The phone call came into the library early Saturday morning. The man on the other end was clearly agitated.
“Do you guys have any Doctor Zeus books there at the library?”
“Yes, we do,” I said. “Is there a particular one you would like?”
“I want ‘em all to read ’em to my grandchildren before they go away.”
“The library is not removing books by Dr. Seuss. I assume you are referring to the recent announcement that the estate of Dr. Seuss—”
“They said he’s been cancelled. I want my grandkids to be able to read his books.”
“There are just six books—”
“They said it was all of ‘em, and that the books are going to get thrown away or burned.”
“Who said that?”
“They said it on the news, they’ve been saying it all week. Tucker Carlson said it. They said the Left is trying to cancel Zeus for no reason.”
“The estate of Dr. Seuss said it is not going to publish six of his books any longer, that doesn’t mean the books are going away. Would you like to request any of the books that they are not going to publish anymore?”
“I want to get The Cat in the Hat and Green Eggs and Ham. Obama read that book and nobody said anything about it then.”
“Neither of those two books are among the ones that were named as containing offensive—”
He interrupted again. We went round and round like that. In the end, I asked him if he would like me to request the books in question for him to borrow. I explained that our library system only had five of the six but I would be glad to put those five on hold for him.

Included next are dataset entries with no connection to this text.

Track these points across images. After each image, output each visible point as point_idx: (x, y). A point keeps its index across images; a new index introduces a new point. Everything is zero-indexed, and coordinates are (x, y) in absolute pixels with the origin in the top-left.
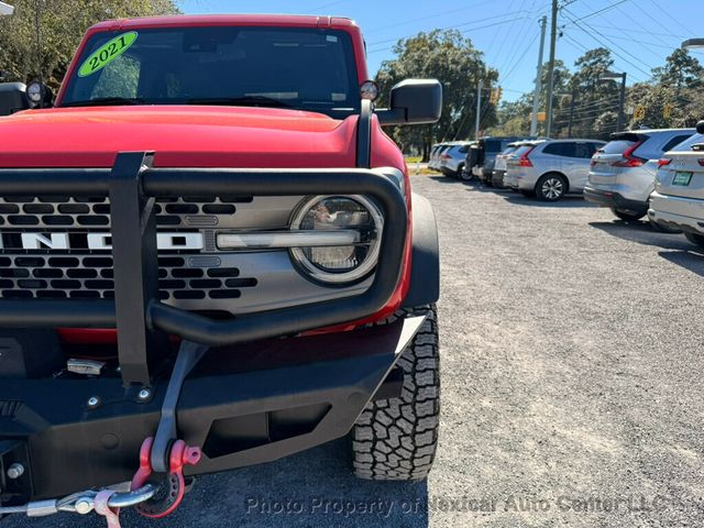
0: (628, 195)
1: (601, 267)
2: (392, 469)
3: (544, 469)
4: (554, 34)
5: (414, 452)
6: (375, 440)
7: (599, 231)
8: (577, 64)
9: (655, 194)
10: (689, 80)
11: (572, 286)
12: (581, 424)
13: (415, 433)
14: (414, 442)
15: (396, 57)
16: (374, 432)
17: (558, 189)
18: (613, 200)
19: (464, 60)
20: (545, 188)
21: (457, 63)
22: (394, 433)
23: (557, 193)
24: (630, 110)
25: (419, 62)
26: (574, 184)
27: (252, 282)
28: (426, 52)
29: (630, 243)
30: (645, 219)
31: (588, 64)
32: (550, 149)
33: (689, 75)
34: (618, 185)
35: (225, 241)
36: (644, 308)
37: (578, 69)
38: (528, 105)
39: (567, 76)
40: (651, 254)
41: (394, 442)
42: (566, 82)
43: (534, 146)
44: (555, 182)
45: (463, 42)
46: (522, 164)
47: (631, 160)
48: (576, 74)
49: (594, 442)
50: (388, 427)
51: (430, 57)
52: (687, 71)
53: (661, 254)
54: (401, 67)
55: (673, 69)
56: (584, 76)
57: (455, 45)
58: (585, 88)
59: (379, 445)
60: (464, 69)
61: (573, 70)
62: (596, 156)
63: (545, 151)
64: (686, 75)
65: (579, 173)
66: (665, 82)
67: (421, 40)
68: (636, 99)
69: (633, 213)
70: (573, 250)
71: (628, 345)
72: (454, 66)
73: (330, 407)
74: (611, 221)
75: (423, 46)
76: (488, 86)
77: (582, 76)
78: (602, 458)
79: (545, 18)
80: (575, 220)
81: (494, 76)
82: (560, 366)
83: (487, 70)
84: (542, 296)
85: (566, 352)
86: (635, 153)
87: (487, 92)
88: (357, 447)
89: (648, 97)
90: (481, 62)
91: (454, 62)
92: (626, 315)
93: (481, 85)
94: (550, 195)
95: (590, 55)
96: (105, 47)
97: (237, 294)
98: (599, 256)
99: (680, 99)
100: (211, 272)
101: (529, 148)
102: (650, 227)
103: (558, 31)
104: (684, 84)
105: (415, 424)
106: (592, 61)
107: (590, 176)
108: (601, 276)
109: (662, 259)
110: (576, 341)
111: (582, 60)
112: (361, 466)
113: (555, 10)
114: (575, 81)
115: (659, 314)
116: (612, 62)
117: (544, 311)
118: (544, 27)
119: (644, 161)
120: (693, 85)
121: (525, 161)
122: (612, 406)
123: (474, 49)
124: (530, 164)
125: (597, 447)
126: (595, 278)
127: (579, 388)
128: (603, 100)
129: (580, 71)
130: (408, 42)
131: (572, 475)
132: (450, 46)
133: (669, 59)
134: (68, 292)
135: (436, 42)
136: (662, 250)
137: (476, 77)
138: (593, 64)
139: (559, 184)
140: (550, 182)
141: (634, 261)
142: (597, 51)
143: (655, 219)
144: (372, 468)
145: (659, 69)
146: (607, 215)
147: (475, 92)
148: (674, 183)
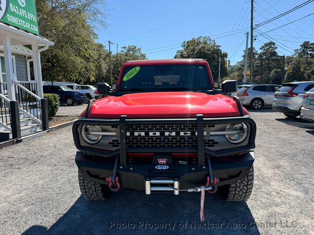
0: (291, 108)
1: (284, 137)
2: (240, 196)
3: (280, 200)
4: (252, 39)
5: (247, 190)
6: (236, 187)
7: (280, 122)
8: (261, 49)
9: (302, 108)
10: (311, 54)
11: (274, 144)
12: (289, 188)
13: (248, 185)
14: (247, 187)
15: (183, 49)
16: (236, 185)
17: (260, 105)
18: (284, 110)
19: (212, 49)
20: (254, 104)
21: (209, 51)
22: (242, 185)
23: (259, 106)
24: (286, 68)
25: (193, 50)
26: (267, 102)
27: (217, 143)
28: (196, 46)
29: (294, 127)
30: (299, 117)
31: (266, 49)
32: (255, 89)
33: (311, 52)
34: (287, 104)
35: (211, 133)
36: (303, 152)
37: (262, 51)
38: (240, 67)
39: (257, 54)
40: (303, 132)
41: (241, 188)
42: (257, 56)
43: (248, 87)
44: (258, 102)
45: (211, 42)
46: (244, 95)
47: (291, 94)
48: (261, 53)
49: (295, 193)
50: (240, 183)
51: (197, 49)
52: (310, 51)
53: (307, 131)
54: (185, 53)
55: (304, 50)
56: (264, 54)
57: (208, 43)
58: (265, 59)
59: (238, 189)
60: (213, 53)
61: (259, 52)
62: (276, 92)
63: (253, 89)
64: (309, 52)
65: (269, 98)
66: (300, 56)
67: (193, 41)
68: (288, 63)
69: (293, 115)
70: (271, 130)
71: (300, 165)
72: (208, 52)
73: (241, 172)
74: (284, 118)
75: (195, 44)
76: (224, 60)
77: (263, 54)
78: (298, 197)
79: (248, 32)
80: (269, 118)
81: (226, 55)
82: (277, 171)
83: (222, 53)
84: (264, 148)
85: (278, 167)
86: (293, 92)
87: (224, 63)
88: (231, 189)
89: (293, 62)
90: (220, 50)
91: (208, 50)
92: (297, 155)
93: (220, 59)
94: (256, 107)
95: (266, 45)
96: (130, 71)
97: (214, 146)
98: (282, 133)
99: (308, 63)
100: (208, 141)
101: (246, 88)
102: (301, 120)
103: (254, 38)
104: (309, 56)
105: (248, 182)
106: (267, 47)
107: (274, 101)
108: (285, 140)
109: (308, 134)
110: (281, 163)
111: (263, 47)
112: (231, 195)
113: (252, 29)
114: (260, 56)
115: (309, 154)
116: (276, 48)
117: (267, 153)
118: (247, 36)
119: (297, 94)
120: (313, 56)
121: (245, 93)
122: (298, 183)
123: (216, 44)
124: (247, 95)
125: (295, 194)
126: (282, 141)
127: (285, 178)
128: (273, 64)
129: (262, 52)
130: (188, 42)
131: (290, 201)
132: (206, 43)
133: (301, 46)
134: (182, 145)
135: (200, 42)
136: (307, 130)
137: (218, 56)
138: (268, 48)
139: (260, 103)
140: (256, 102)
141: (297, 134)
142: (269, 43)
143: (303, 118)
144: (234, 196)
145: (297, 50)
146: (282, 116)
147: (218, 62)
148: (310, 104)
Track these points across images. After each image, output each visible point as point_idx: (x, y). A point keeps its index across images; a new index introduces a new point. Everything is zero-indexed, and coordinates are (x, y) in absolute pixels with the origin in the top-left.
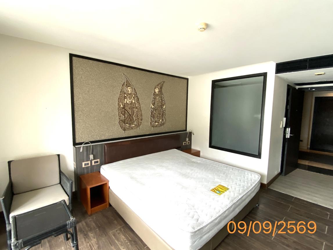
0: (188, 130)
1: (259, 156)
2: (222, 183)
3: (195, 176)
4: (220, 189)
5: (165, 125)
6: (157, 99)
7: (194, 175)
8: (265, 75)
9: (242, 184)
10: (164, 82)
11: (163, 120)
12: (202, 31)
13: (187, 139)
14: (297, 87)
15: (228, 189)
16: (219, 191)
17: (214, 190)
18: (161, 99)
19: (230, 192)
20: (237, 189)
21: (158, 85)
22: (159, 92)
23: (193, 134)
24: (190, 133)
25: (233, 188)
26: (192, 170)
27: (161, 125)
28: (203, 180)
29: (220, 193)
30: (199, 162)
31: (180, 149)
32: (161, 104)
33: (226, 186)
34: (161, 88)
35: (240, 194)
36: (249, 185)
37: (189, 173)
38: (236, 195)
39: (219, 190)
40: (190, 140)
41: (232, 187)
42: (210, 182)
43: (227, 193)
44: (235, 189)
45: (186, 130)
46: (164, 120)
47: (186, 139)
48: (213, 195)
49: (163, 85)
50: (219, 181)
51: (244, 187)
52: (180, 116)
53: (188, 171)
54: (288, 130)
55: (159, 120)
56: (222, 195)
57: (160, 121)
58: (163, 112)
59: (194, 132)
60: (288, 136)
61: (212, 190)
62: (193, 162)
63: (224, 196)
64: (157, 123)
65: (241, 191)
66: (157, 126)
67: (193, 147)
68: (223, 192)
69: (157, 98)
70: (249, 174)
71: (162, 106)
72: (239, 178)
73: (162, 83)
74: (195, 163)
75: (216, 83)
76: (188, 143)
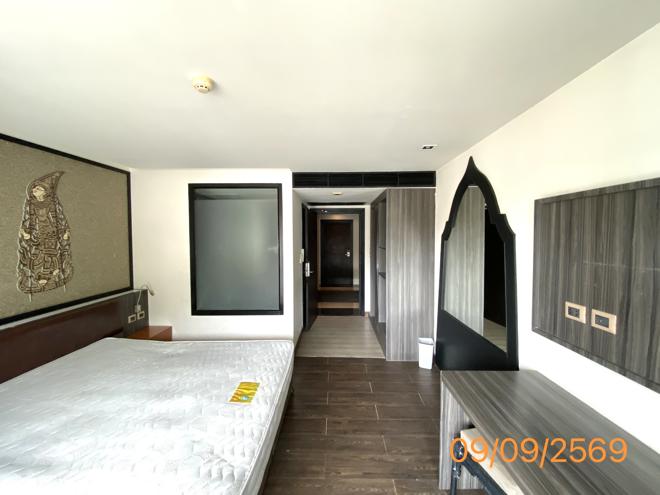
0: (138, 285)
1: (280, 311)
2: (244, 376)
3: (188, 385)
4: (245, 391)
5: (70, 284)
6: (42, 216)
7: (185, 384)
8: (279, 187)
9: (275, 365)
10: (62, 173)
11: (63, 271)
12: (201, 91)
13: (139, 307)
14: (309, 207)
15: (258, 385)
16: (246, 395)
17: (237, 398)
18: (56, 217)
19: (263, 388)
20: (271, 378)
21: (42, 179)
22: (45, 197)
23: (152, 294)
24: (145, 293)
25: (264, 378)
26: (174, 375)
27: (57, 285)
28: (208, 386)
29: (248, 398)
30: (181, 351)
31: (121, 334)
32: (55, 229)
33: (252, 381)
34: (53, 187)
35: (279, 386)
36: (284, 363)
37: (170, 384)
38: (274, 389)
39: (244, 393)
40: (145, 307)
41: (261, 379)
42: (223, 387)
43: (259, 393)
44: (268, 379)
45: (131, 287)
46: (68, 271)
47: (134, 308)
48: (237, 407)
49: (58, 179)
50: (237, 375)
51: (278, 370)
52: (115, 256)
53: (167, 379)
54: (308, 265)
55: (51, 273)
56: (253, 401)
57: (54, 273)
58: (63, 249)
59: (153, 287)
60: (308, 274)
61: (232, 400)
62: (168, 356)
63: (257, 400)
64: (45, 281)
65: (278, 379)
66: (43, 289)
67: (152, 323)
68: (253, 394)
69: (42, 212)
70: (279, 346)
71: (58, 234)
72: (266, 358)
73: (58, 175)
74: (172, 356)
75: (197, 191)
76: (141, 315)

“You got rid of it already? See, that’s why I’m calling!”
“No,” I said, “The book that’s no longer in the system, The Cat’s Quizzer, wasn’t being checked out and, eventually, it was removed from the collection.”
“You are Nazi book burners, I tell ya!”
“I’m sorry you feel that way. Culling the collection is a natural and necessary part of our job.”
“Cancel culture is part of your job? Cancelling Doctor Zeus? C’mon!”
I asked if he had seen the books that the Seuss estate was no longer going to publish, or if he had seen the images they deemed offensive.
“No, they didn’t show them on TV,” the man said.
The books in question—And to Think That I Saw It on Mulberry Street, If I Ran the Zoo, McElligot’s Pool, Scrambled Eggs Super!, On Beyond Zebra and The Cat’s Quizzer—are not ones for which Theodor Geisel (aka Dr. Seuss) is especially known. They each contain drawings that are racist and offensive. So offensive, in fact, that FOX News, which is trying mightily to present itself as the aggrieved opposition and featured stories about Dr. Seuss all last week, had the good sense to not actually show them on television.
Not that this matters a smidge, but the books the Seuss Foundation has ceased printing are not big sellers at bookstores and they aren’t popular at libraries, either. Of the six of them, the one with the most circulations at the library where I work, Mulberry Street (Seuss’s first published picture book) doesn’t have a quarter as many circulations as, say Fox in Sox, The Cat in the Hat, How the Grinch Stole Christmas! or Green Eggs and Ham. The fact is, Seuss did a lot to promote literacy using fun, engaging books with whimsical creations, as opposed to the bland reading fare that kids typically got in the 50s and 60s, such as Dick and Jane. But he isn’t the only one. And now there are countless books published that are fun and engaging and whimsical, and many (though not enough) feature characters that look like real people from many cultures rather than racist, stereotypical depictions. So, no, I don’t care much about the fate of these books.
After the interaction, the man’s phrase resounds in my head: “I want ‘em all to read ’em to my grandchildren before they go away.” To me that phrase–“before they go away”–sounds rather emblematic of the death throes of white supremacy.
As it turns out, the man hadn’t been in the library in a long time, and he’ll have to first get a library card before he can borrow any titles by Doctor “Zeus.”